STATE COLLEGE, Pa. — If there was ever a “college consensus” on the use of gene-splicing technology on field crops, it’s this: We don’t understand enough to put the technologies to use.
The interactions between fields with pollen and insects, the interactions between cultivars, and the potential of a “Challenger” moment all linger in front of us, according to several who spoke Feb. 4 during a Pennsylvania Association for Sustainable Agriculture (PASA) Farming for the Future Conference at Penn State.
The forum, “Let’s Talk About GMOs,” drew several dozen growers and agri-industry representative at the Penn Stater Conference Center in State College, Pa.
“We can’t throw these technologies out there and walk away from them,” said Dr. Shelby Fleischer, Penn State professor of entomology. “We have to pay attention to interactions with cultivars.”
Fleischer noted that Bt field corn reached its peak at 32,000 acres in the U.S. in 1999. Bt corn is genetically modified to contain a protein that kills European Corn Borer larvae — but is harmless to animals and humans.
Bt potatoes were grown in the mid-1990s, reaching their peak in 1996, until processors realized there was too much market risk from the GMO-modified potato plant and stopped buying from Bt producers, according to Fleischer.
Sales of Bt potatoes essentially stopped completely in 2001.
Fleischer said his studies are not heavily influenced or funded from large corporations — only 3 percent of his funding is used to field chemical company tests.
But Bt technology has proven beneficial in a wide variety of ways to organic growers because of the elimination of a great deal of insects in the fields.
In fact, the benefits have equaled $6.8 billion, benefiting up to 68 percent of the organic production on non-Bt fields. The key is to maintain a lot of resistance management and use fields that will help control resistance.
Fleischer noted that, unfortunately, the abstinence of GMOs in today’s agriculture is “unsustainable and counterproductive.”
Andrew Kimbrell, attorney, activist and author, founder and executive director of the Center for Food Safety, Washington, D.C., noted that virtually “unregulated” technology has been allowed to be planted and sold to the American farmer in full by larger companies who have been able to lobby their way in Washington.

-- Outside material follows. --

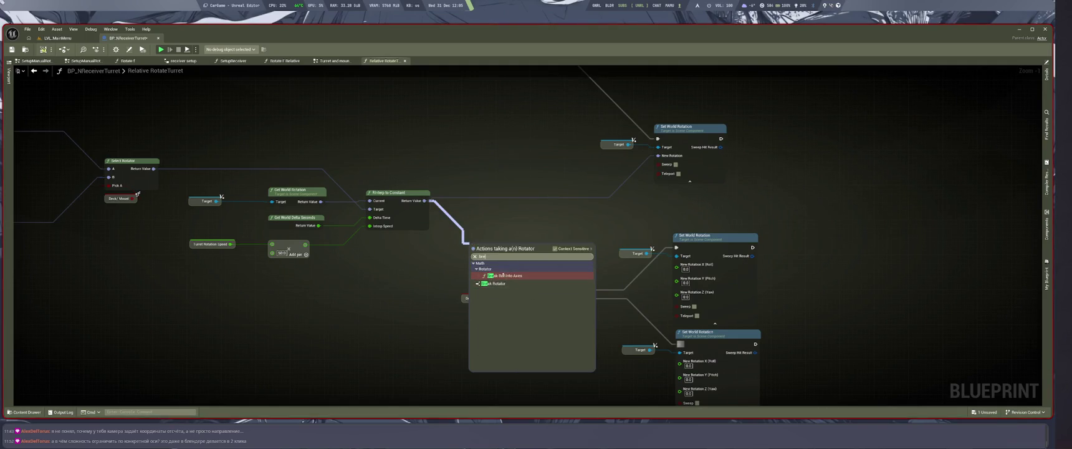
{"action": "left_click", "coordinate": [501, 275]}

But planting herbicide-tolerant crops (93 percent of soybeans planted are herbicide-resistant varieties) without looking into potential for dangerous “superweed” formation is “the opposite of sustainable,” said Kimbrell.
“It’s irrational. It’s incoherent.”
Dave Mortensen, Penn State professor of weed ecology and biology, is concerned about “packaging,” or creating a system in which a farmer is dependent on a company producing both the herbicide-resistant plant seed and the herbicide needed to be used with the “package.”
Some opponents believed at the turn of the century that the idea of “packaged” genetics would “never fly,” said Mortensen. “There would be tremendous opposition to it.”
Instead, 93 percent of the soybeans and 70 percent of the corn planted are in herbicide-resistant packaging category. Growers have adopted the packaging without looking for pest and weed resistance — allowing the expression of potential “superweeds.”
Now in development: 2,4-D and Dicamba-resistant plants.
Mortensen said more studies of what happens between fields, from the moment of pollination through to insect and herbicide interactions, are needed.
“We need to know a lot more about this before moving ahead and allowing use of these new technologies,” he said.